Western leaders, including Ursula von der Leyen and Justin Trudeau, visited Kyiv to show solidarity with Ukraine as it marks the third year of conflict with Russia.

Western leaders, including the European Commission’s Ursula von der Leyen and Canada’s Justin Trudeau, made a solidarity visit to Kyiv as Ukraine marked the third year of its conflict with Russia. The delegation, which also comprised Italian Prime Minister Giorgia Meloni and Belgium Prime Minister Alexander De Croo, arrived in Ukraine via an overnight train from neighbouring Poland. Their visit comes amidst a backdrop of waning Western assistance and territorial gains by Russian forces.

During an event at Kyiv’s Gostomel Airport commemorating the second anniversary of the war, Ukrainian President Volodymyr Zelenskyy expressed resolve, stated how they have been fighting for 730 days of their lives. His sentiment was echoed by Oleksandr Syrskii, the chief of the Ukrainian Armed Forces, who emphasised the importance of unity in achieving victory.

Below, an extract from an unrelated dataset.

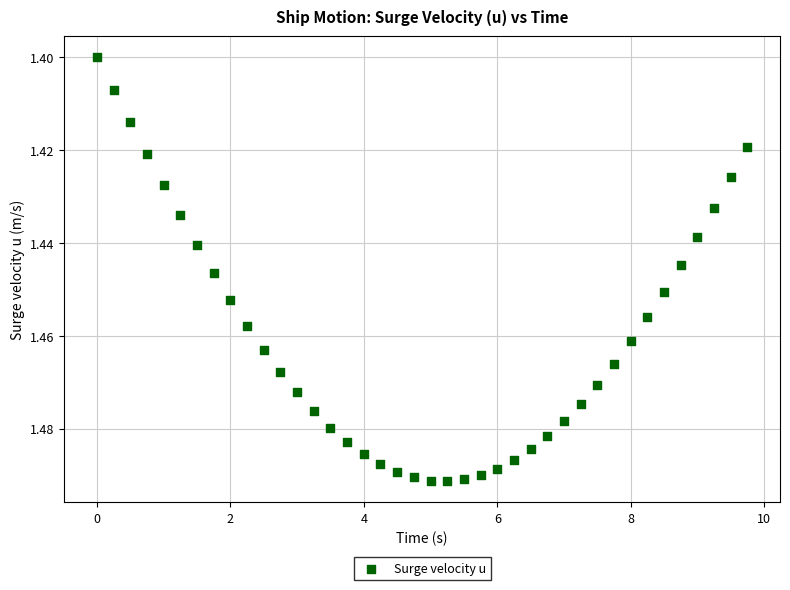

What is the range of X values (max minus min)?

9.8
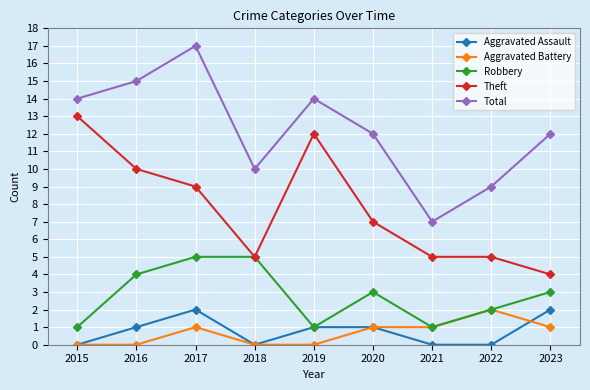

True or false: Robbery has a value of 1 at 2021.

True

Meloni, whose country chairs the G7 this year, is set to host a video conference between G7 leaders and Zelenskyy, with discussions likely to revolve around imposing new sanctions on Russia and coordinating joint arms acquisitions for Ukraine.

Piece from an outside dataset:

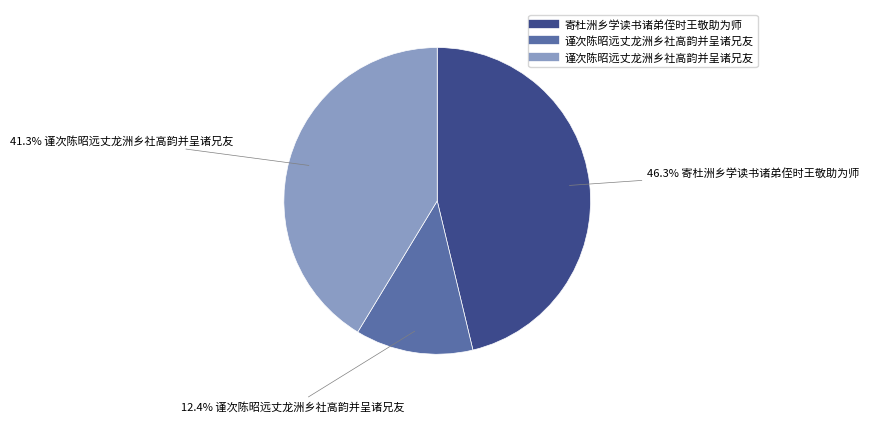

Does any single category account for the majority?

No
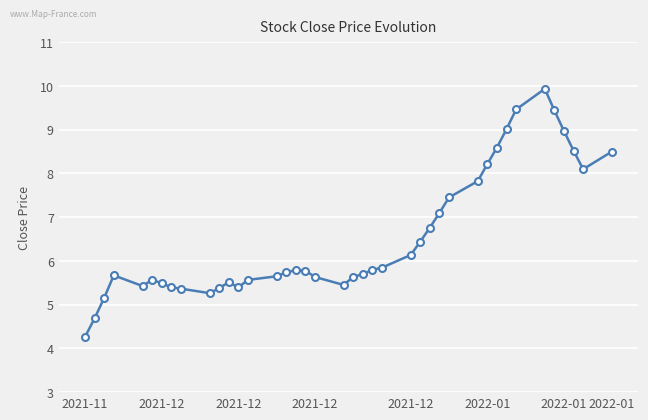

True or false: there are more than 0 points higher than both neighbors.

True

European Commission President von der Leyen reaffirmed the EU’s unwavering support for Ukraine. Trudeau also underscored the significance of the Ukrainian struggle for democracy.

NATO Secretary-General Jens Stoltenberg expressed confidence in Ukraine’s eventual accession to the alliance, emphasising NATO’s continued commitment to supporting the country.

The United Kingdom announced a new defence package worth $311 million to bolster Ukraine’s artillery ammunition production, with Prime Minister Rishi Sunak affirming Britain’s enduring support for Ukraine.

However, Kyiv has faced challenges in recent weeks due to shortages of military supplies, exacerbated by Russia’s capture of the eastern town of Avdiivka. U.S. President Joe Biden attributed delays in military assistance to Ukraine to opposition from Republicans in Congress, stressing the necessity of such aid in repelling Russian aggression.

Despite the challenges, Ukrainian Foreign Minister Dmytro Kuleba expressed confidence in Ukraine’s eventual victory, asserting, “Ukraine will win the war,” and emphasising the importance of international support in achieving this goal.